En el Perú las normas se han hecho para que haya más y no mejores partidos. Invertir la relación cuesta entenderla. Así, ante la demanda de reformar el parlamento, debido a su desprestigio creciente, se han presentado sendos proyectos de ley. Todos los caminos apuntan a los partidos políticos, a quienes se les acusa de no ser representativos, antidemocráticos y  de proveerse, en muchos casos, de personal incapacitado para el cargo. La mayoría de las propuestas buscan evaluar el desempeño parlamentario (revocatoria del mandato), otras una mayor fiscalización (control de la economía partidaria), democracia interna y hasta modificar las normas electorales (renovación parcial del Congreso, voto preferencial, segunda vuelta para autoridades municipales y regionales y voto facultativo). El problema no es atacar sólo el desempeño de los partidos y sus representantes, sino el propio origen de estas agrupaciones. Pero, ¿cómo llegaron al Congreso (o al gobierno regional o local)? ¿Qué hace que para cada elección aparezcan partidos como hongos, repitiendo el mismo proceso? ¿Cómo pueden haber partidos que no estén en capacidad siquiera de cumplir  las funciones para las que han sido elegidos?.

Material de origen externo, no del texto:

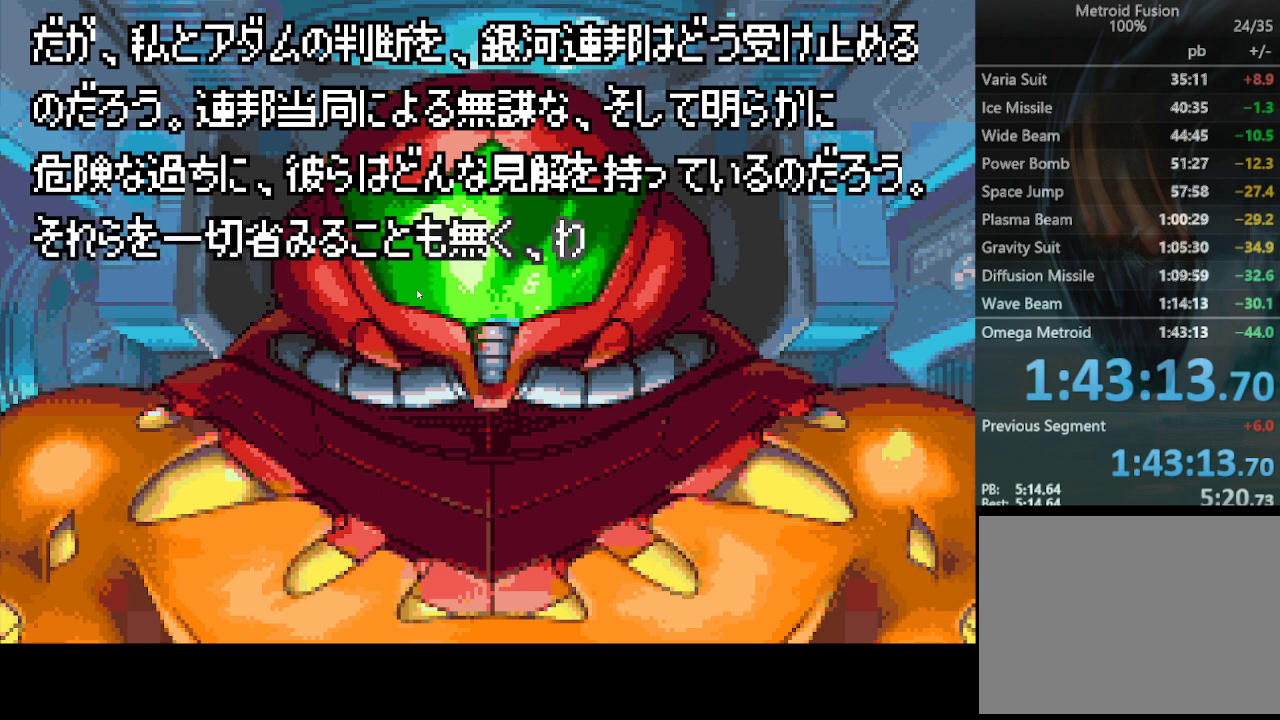
{"buttons": [], "events": [[33, "CIRCLE", "down"], [100, "CIRCLE", "up"]]}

En el Perú, desde los fenómenos Belmont y Fujimori, se estimula y aplaude la creación -sin respaldo real- de partidos (llámense también movimientos, listas, frentes). Se constituyen organizaciones irresponsables, en el sentido de no pueden responder ante el mandato popular obtenido en las urnas y también en el sentido de irresponsabilidad en el cumplimiento de sus funciones. Es así que hay partidos que se inscriben y recién existen, cuando una organización debiera existir primero, para poder inscribirse legalmente. Al lado de ello se ha estimulado también la costumbre del elector que siente que su voto tiene un compromiso efímero y que tiene carta blanca para no cumplir reglas, generando la respuesta de slogan –a la argentina-.que se vayan todos. Así se crea la cultura del no compromiso, de patear el tablero y la creencia que todo lo nuevo (representante) es bueno.

En consecuencia, es necesario evitar la proliferación y, posterior, fraccionamiento partidario. Nada puede ser más dañino para la democracia que un sistema partidista fraccionado y con miembros carentes de cohesión, como lo muestran las elecciones del 2006. Ante la ley más exigente de la historia se inscribieron, sorpresivamente, 36 partidos, que presentaron una veintena de listas. Si bien el umbral de representación, fue superado por 7 partidos con escaños en el Congreso, al poco tiempo remultiplicaron y fraccionaron. Lo que tenemos son partidos políticos que se reducen a sus bancadas parlamentarias, bancadas que no responden a partidos, partidos que han perdido representantes, representantes que carecen de partidos e incluso bancadas que se denominan no partidarizados. Es decir, tenemos una ley que exige partidos y lo que tenemos son entidades que son débiles, cuando no inexistentes. Es decir, leyes permisivas y de aplicación laxa.

 

Por lo tanto, lo primero, es garantizar que quienes ingresen a la competencia demuestren existencia real. Lo mismo debe ocurrir con los que se encuentran en el parlamento. Es decir, hay que agregarle valor a la inscripción legal de los partidos, que es lo que abre la puerta a todo lo demás. Es necesario la eliminación del voto preferencial, eliminación de presentación de planillones de lista de adherentes, aumentar el número de comités provinciales, responsabilidad penal de falseamiento de documentación en la inscripción de comités, limitar las coaliciones y alianzas o aumentar sus exigencias para su conformación, limitación de presentación de listas en una sola circunscripción, sea el caso congresal, regional y local, colocar en la página web del partido el padrón electoral señalando continuamente las altas y las bajas, mantener el umbral de ingreso del 5% nacional y dejar sin inscripción a los partidos que teniendo representación parlamentaria ya no cumplen con las exigencias que le dieron vida. Listado incompleto, pero bajo el propósito de otorgar derecho sólo de poder postular candidatos y existencia legal a aquellos partidos que tengan capacidad de existencia real y no ficticia, como hasta ahora.